Wir arbeiteten also beide fast Vollzeit, bzw. mein Mann weit darüber, obwohl unser Sohn nur halbtags betreut wurde. Der gesundheitliche Zustand unseres Pflegesohnes, körperlicher aber vor allem seelischer Art, machte es schnell schwierig. Viele Arzttermine kamen am Vormittag, während meiner eigentlichen Arbeitszeit, hinzu. Viele Gesprächstermine mit verschiedensten Stellen, viel Schriftverkehr wollte erledigt werden und somit verbrachte ich die Abende bis in die Nacht damit meine Arbeit zu erledigen um mir freie Zeit für die Kinder am Tag zu schaffen. R. lebte sich ein und wir wuchsen zusammen. Seine psychischen Probleme waren weitaus gravierender als bis dahin angenommen und erforderten viel Aufmerksamkeit, die selbst bei einer Betreuung von 1:2 nicht immer leicht war. Ich jonglierte also die Bälle von zwei Arbeitsstellen, zwei Kindern mit vollem Terminkalender sowie unserem Heim und fand diesen Spagat wahnsinnig anstrengend. Mit der Zeit wurde der Schriftverkehr weniger, die Arzttermine waren geschafft und alle Beteiligten erkannten, dass R. überfordert war, mit seinem eigenen zu bewältigten Spagat zwischen seinen Bedürfnissen und denen seiner leiblichen Familie und gönnten ihm mehr Zeit für sich. Dies brachte Ruhe in ihn und somit in unsere Familie.
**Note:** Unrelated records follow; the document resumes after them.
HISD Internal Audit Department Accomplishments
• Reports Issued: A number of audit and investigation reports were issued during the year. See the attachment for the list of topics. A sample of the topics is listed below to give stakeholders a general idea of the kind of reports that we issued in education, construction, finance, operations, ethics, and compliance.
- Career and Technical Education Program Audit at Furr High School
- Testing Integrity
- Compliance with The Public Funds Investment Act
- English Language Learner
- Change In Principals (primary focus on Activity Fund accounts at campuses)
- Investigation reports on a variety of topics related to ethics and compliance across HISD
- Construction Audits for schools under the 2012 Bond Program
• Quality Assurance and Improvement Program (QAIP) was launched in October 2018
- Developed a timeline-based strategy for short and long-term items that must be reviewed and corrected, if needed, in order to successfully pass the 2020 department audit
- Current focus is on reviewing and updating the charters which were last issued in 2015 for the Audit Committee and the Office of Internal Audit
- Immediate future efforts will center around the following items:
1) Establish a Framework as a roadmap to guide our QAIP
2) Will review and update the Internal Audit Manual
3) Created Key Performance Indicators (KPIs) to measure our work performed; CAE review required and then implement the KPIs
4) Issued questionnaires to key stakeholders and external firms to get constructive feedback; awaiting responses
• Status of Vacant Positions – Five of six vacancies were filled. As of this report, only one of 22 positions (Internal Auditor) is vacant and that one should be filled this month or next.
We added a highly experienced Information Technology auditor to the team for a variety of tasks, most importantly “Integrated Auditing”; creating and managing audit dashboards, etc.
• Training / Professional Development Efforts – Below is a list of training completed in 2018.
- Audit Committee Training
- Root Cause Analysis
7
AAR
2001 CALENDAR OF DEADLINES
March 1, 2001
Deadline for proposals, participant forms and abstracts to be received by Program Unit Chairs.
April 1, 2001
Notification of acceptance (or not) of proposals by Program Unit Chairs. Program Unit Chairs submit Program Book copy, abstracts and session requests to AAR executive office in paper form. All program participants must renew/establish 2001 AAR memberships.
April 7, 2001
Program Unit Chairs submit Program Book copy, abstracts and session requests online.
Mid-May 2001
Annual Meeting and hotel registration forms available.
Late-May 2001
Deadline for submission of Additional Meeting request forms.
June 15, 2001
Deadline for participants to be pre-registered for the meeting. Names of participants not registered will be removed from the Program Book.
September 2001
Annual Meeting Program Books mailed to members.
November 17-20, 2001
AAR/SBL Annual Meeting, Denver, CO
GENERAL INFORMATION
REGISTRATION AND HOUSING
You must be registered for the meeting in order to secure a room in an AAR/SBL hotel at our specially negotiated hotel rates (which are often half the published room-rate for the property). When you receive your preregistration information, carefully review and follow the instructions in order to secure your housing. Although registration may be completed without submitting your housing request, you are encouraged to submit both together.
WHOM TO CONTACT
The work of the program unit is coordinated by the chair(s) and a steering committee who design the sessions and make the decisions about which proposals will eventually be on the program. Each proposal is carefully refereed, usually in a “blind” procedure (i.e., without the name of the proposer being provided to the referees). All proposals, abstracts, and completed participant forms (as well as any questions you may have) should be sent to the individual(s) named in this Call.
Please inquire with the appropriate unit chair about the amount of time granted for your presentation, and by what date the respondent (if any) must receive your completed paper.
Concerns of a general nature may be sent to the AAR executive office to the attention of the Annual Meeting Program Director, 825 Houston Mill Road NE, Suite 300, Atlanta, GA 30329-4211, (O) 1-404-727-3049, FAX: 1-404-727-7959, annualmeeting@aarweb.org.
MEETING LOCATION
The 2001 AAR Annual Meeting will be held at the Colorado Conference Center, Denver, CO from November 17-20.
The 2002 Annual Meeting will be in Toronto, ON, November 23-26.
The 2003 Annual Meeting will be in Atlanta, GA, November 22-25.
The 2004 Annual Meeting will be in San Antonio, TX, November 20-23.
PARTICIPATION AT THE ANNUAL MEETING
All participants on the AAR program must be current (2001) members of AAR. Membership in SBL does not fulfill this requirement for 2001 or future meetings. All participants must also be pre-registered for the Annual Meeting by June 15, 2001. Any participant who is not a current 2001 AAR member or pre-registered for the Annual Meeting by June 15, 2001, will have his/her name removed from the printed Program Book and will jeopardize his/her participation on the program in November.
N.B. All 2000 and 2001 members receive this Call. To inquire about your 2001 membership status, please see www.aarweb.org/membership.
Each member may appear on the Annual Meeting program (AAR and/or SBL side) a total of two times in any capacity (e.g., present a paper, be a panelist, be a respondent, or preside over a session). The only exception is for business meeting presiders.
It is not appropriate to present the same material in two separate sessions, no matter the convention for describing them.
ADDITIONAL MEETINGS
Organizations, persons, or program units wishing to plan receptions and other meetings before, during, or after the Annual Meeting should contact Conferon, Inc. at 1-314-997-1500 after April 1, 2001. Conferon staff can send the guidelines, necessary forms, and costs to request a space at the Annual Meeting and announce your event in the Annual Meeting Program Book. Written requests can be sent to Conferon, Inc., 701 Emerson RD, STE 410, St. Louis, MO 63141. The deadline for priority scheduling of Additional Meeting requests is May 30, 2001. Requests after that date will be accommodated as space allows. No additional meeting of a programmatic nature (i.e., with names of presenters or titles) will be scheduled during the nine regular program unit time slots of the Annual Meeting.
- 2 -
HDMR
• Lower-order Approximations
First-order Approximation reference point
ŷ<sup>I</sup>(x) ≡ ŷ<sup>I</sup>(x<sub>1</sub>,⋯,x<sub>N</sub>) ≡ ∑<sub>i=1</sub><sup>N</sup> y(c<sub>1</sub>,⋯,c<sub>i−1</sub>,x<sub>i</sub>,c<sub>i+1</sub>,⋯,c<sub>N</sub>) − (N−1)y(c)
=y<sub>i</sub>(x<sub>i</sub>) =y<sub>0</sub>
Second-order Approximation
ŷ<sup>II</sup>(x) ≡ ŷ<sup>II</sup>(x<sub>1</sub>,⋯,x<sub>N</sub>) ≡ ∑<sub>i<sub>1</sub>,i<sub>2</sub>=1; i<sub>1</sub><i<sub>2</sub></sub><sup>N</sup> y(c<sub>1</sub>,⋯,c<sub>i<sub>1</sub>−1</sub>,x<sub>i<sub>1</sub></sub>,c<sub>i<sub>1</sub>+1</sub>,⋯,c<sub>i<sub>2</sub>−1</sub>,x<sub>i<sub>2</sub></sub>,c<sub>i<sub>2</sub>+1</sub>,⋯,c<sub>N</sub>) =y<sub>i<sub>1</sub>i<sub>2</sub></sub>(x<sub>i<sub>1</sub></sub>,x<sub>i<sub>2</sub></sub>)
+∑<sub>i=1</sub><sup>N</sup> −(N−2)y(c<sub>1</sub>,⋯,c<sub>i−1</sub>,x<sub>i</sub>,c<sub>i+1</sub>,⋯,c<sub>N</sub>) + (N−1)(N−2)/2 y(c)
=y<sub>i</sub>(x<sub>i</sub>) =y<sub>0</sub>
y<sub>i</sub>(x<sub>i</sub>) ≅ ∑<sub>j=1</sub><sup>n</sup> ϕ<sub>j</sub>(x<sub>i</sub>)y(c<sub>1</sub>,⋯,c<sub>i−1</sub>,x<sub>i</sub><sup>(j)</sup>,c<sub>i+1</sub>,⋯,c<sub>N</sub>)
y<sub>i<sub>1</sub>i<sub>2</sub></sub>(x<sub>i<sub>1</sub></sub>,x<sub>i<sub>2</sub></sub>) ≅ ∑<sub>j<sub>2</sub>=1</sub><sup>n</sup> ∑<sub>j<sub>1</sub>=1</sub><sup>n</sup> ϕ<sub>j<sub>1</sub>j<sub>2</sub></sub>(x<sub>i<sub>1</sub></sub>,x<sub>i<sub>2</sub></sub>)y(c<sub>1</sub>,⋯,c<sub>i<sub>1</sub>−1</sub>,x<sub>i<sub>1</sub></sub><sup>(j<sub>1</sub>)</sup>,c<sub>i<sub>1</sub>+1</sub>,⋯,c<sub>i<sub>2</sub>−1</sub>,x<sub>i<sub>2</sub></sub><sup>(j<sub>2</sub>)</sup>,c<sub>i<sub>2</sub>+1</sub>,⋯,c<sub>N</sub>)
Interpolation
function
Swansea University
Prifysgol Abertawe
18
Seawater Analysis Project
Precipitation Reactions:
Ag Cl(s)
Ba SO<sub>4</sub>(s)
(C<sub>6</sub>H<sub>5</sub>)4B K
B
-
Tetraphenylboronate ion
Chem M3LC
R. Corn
Nach einigen Monaten wurde ich überraschend schnell schwanger und bekam ein sofortiges Arbeitsverbot für meinen Kitajob erteilt. Dieses fand ich völlig unnötig und übertrieben, aber es lag leider nicht in meiner Macht diese Entscheidung zu beeinflussen. Mir tat es sehr leid für meine Kollegen, die nun meine Stunden auffangen mussten, bis sich eine Vertretung fand. Auch vermisste ich sie und meine Arbeit dort sehr.

Der einzige Vorteil war, dass es unsere Familie sehr entlastete, auch R. die Möglichkeit bot mehr zuhause zu sein und sich hier und an uns zu binden. Der wirklich stressigste Teil meiner Arbeit blieb mir aber natürlich auch im Beschäftigungsverbot, im Wochenbett und in der Elternzeit nicht erspart und stellte eine große Herausforderung für mich und unsere ganze Familie dar. Auch war unsere Tochter ein bedürfnisstarkes Baby, das mich intensiv brauchte und noch braucht. Meine Stelle in der Kita war befristet und endete leider in der Elternzeit. Meine Arbeit in den familienintegrativen Hilfen endet in Kürze. Unser Pflegesohn wird nun, mit 6-Jahren, zu seiner leiblichen Mutter ziehen, die ihre Probleme im Griff hat und Großes geleistet hat und nun bereit ist, ihren Sohn selber zu betreuen. An dieser Stelle muss es mir gelingen mein Mutterherz auszuschalten, und R. rein auf professioneller Ebene zu begleiten, zu halten, zu stärken und zu übergeben. Wenn all das geschafft ist, dürfen wir zusammen brechen, trauern und hoffentlich gestärkt wieder raus gehen und überlegen wie unser Weg als nur noch 4-köpfige Familie und mein Weg als Sozialpädagogin weiter geht und wie beides wieder vereinbar sein kann. Die Arbeit in den familienintegrativen Hilfen war zwar gut vereinbar mit unseren eigenen Kindern, verlangte genau diesen und uns als Familie aber auch sehr viel ab.

 

Rückblickend betrachtet, war ich also nie nur Arbeitnehmer oder leider nie “nur” Mutter oder richtig in Elternzeit, sondern bin  immer mehrgleisig gefahren:

Studium + Baby

Integrationskraft + FiH (+ eigenes Kind)

FiH + Baby + eigenes Kind

Es war also immer irgendwie möglich Familie und Beruf zu vereinen, mit Kompromissen und oft stressigen Phasen. Dennoch wünsche ich mir, sollten wir jemals noch ein weiteres Kind bekommen, das klassische Arbeitsmodell vom Vollzeit arbeiteten Mann und der Frau die dann vorrübergehend Vollzeit die Kinder betreut. Ein noch größerer Traum wäre es natürlich, wenn wir beide ein Jahr gleichzeitig in Elternzeit gehen könnten. Dies wird zwar wohl ein Traum bleiben, aber träumen ist ja bekanntlich erlaubt.